Saturday, January 22, 2011

Tron Legacy: Arcades and the Zen of Nostalgia

If you are old enough to remember watching the original Tron when it came out in 1982, then you're old enough to remember playing upright video games at an arcade. You'd probably remember too that arcades were the hang out, the cool place to be, and also one of the few places to challenge your hand eye coordination. 
Original poster for Tron from 1982. They posed again like this in the sequel.
My grandfather and my father each owned an arcade. So I grew up in these sketchy places. Throwing up in the bathroom because I had eaten too much pizza. Playing Ms Pac Man over and over again. I loved Centipede even though my hand would get caught in the ball roller joystick. 

Tron Legacy tries to harness the power of our generational nostalgia.  The logic at Disney might have been: if comic book movies are doing so well, perhaps another video game movie will rock the box office too? 

Unfortunately, much like the first Tron, the story line left much to be desired. The 3D aspect was fun, disorienting, and claustrophobic in the best possible way. However, there weren't nearly enough 3D scenes. In addition to video game nostalgia, there was also something in it for anybody who attended a rave in the 90s. The film extolled an unnamed Zen like form of meditation and states of altered consciousness. The older 'good' Jeffery Bridges character seemed to be modeled after Timothy Leary. I didn't expect this aspect of techno obsessed culture to be addressed. But I was pleased that it tapped into nostalgia that I didn't even know I had.  Do I really miss extra wide pants, large plastic beads, and having ten male friends who all aspire to be DJs? Young men who buy techno music on vinyl; are ultra skinny; who make a living building websites; who transform their closet into a meditation room; and who talk about their plans to go to Goa, India to party and to follow the path of enlightenment. The dudes I knew had a Third Way reading group and in their own way were questioning normative masculinity. Well, now that I get to thinking about it, I do miss the arrogant, naive, and party obsessed crew a little bit.

If I see those dudes from my raving days again, I hope they are wearing this outfit.
In truth, when I first came out of the theater, I was going crazy for Tron Legacy. Where the script lagged, the visual style and pace kept propelling the film forward. Where the visual style got repetitive, the Zen of knowing that 'the only constant is change' keep me calm. Where the tropes of nostalgia got nauseating, the beauty of the sexually ambiguous Olivia Wilde keep me in my seat. Speaking of which, let's turn to gender in the film. 

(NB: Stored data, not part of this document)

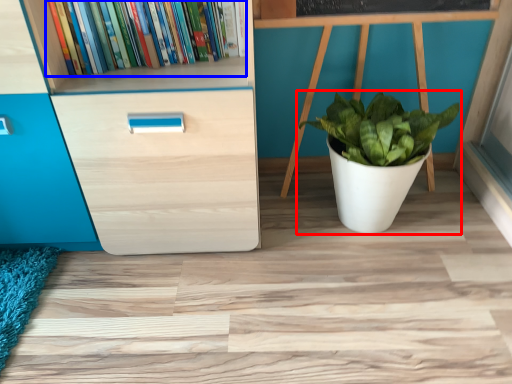
Question: Which point is further to the camera, houseplant (highlighted by a red box) or book (highlighted by a blue box)?

Choices:
 (A) houseplant
 (B) book

Answer: (A)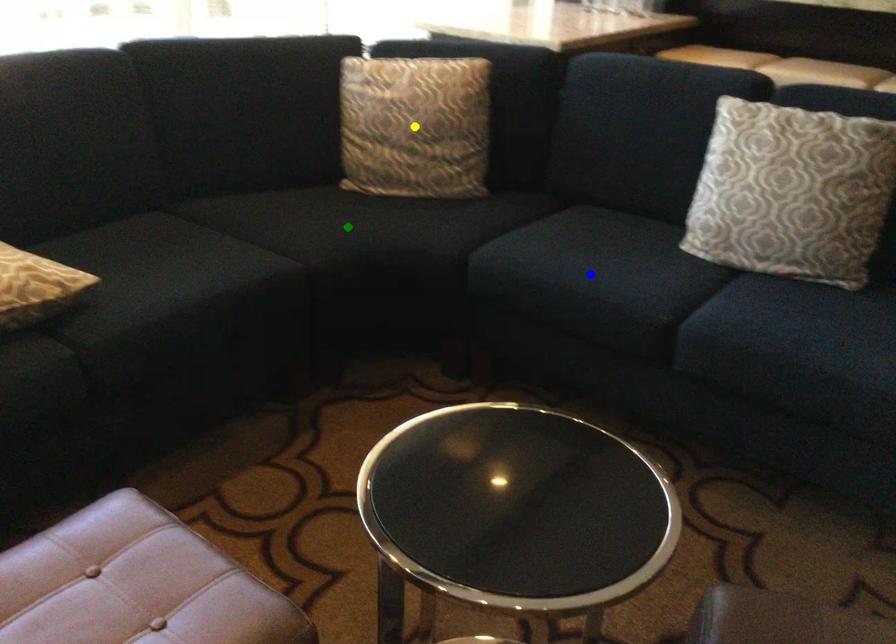
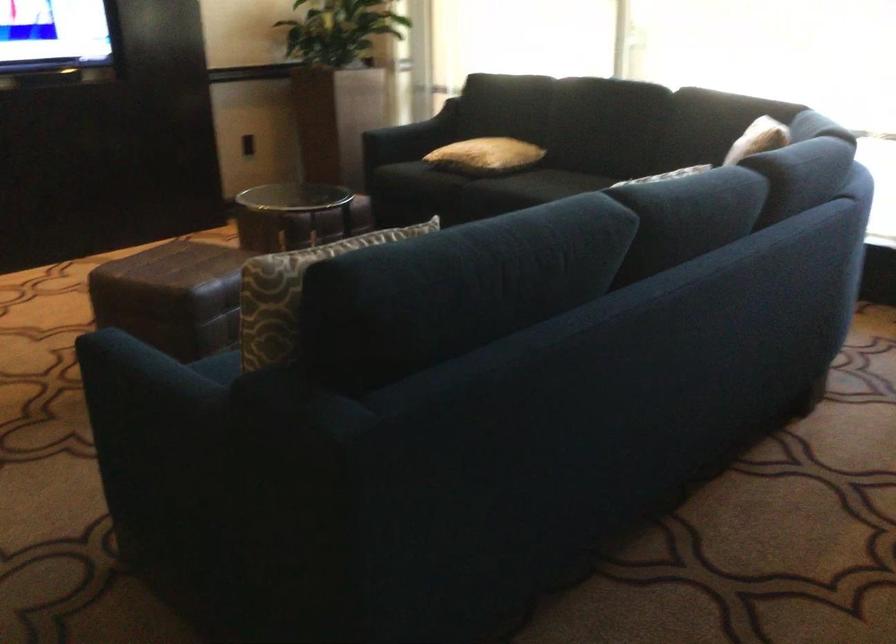
I am providing you with two images of the same scene from different viewpoints. Three points are marked in image1. Which point corresponds to a part or object that is occluded in image2?In image1, three points are marked. Which of them correspond to a part or object that is occluded in image2?Among the three points shown in image1, which one corresponds to a part or object that is no longer visible due to occlusion in image2?

yellow point, blue point, green point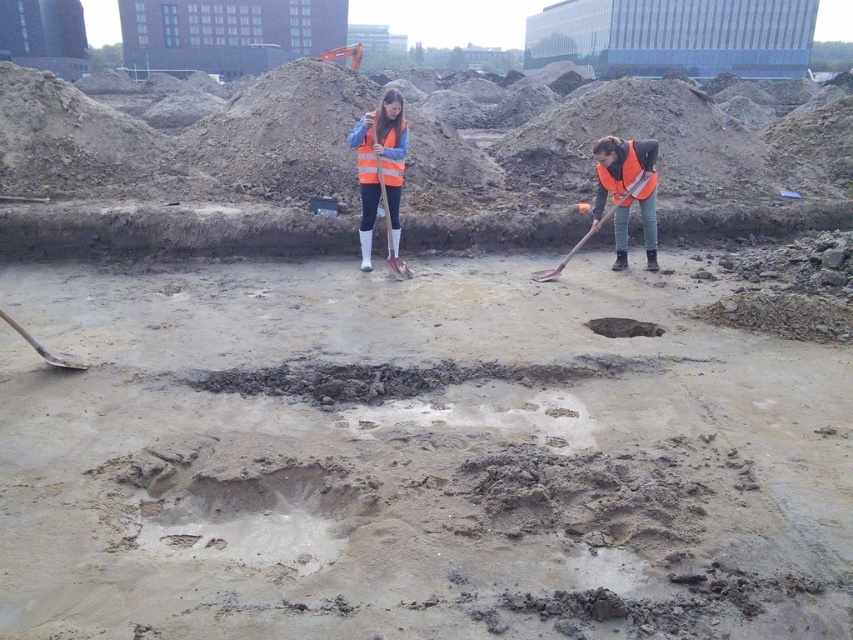
You are a safety inspector at the construction site. You need to ensure that the reflective orange safety vest at center is within a 2 meter safety radius of the metallic shovel at right to comply with safety regulations. Is this requirement met?

The distance between the reflective orange safety vest at center and the metallic shovel at right is 2.15 meters, which exceeds the 2 meter safety radius requirement. Therefore, the requirement is not met.

You are standing at the excavation site and need to hand the orange plastic shovel at center to a colleague who is 30 feet away from you. Can you reach them without moving from your current position?

The orange plastic shovel at center is 25.86 feet away from you, so you can reach your colleague who is 30 feet away by extending your arm, as the shovel is closer than the distance to your colleague.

1. Child who lost his father. Excellent for my generation, as we are the first group where divorce among our parents was wide spread. Although his inability to let go of his anger at having an absent father might have resonated more ten years ago. In our thirties now, most of us have moved on from obsessing about parents neglect.
2. Rumours about Olivia Wilde's sexuality are all over the place. She has played a lesbian or a bisexual in the TV shows the OC and House. The fact that she has been married to a man for five years does not seem to deter anyone from noticing how into it she seems to be in her onscreen lesbian scenes. A jet black bob really looks great on her. 
Olivia Wilde looking like she's ready to cuddle
3. The character Michael Sheen plays is queer in some way. Even though he's a 'bad guy' in the end, at least his overly theatrical bleach blond cane dance is pleasing. 
4. The bleach blond automaton woman is disturbing. She also turns out to be evil. But not before four almost identical--though racially diverse--women practically seduce the protagonist in an oddly sexist scene where they remove his clothes then dress him in the gear of the game world.


  1. I like the paragraph where you discuss the ten male friends who want to be DJs and their orientalist obsessions. I want to hear you take the piss out of them even more!

    It's also interesting how you mention the theme about the angry kid with absent father ... The deadbeat dad theme is becoming universal - and I'd love to read something on that, especially with your comment about how the theme of children obsessing over their deadbeat patriarchs is kind of passe. Could the obsession with missing dads that was once so common be some sort of longing for the nuclear family than, maybe, realizing that dads were not entirely entirely necessary now that the family is being redefined? Who knows....

  2. Oh, your insight about the redefined family being the source that is easing the pain of absent father's is so interesting. I hadn't thought of it that way. Rather, I was thinking more linearly of the particular generation that Tron Legacy is aimed at. Those who saw the first Tron when it originally came out--those of us would just be too old (hopefully) to keep dwelling on our parents. Many of us are now parents and need to focus on how that is going to work. But you are so right. The expanded and blended ideas of family outside the borders of 1 mother + 1 father = everything you every wanted, is going to changed which stories have cultural resonance.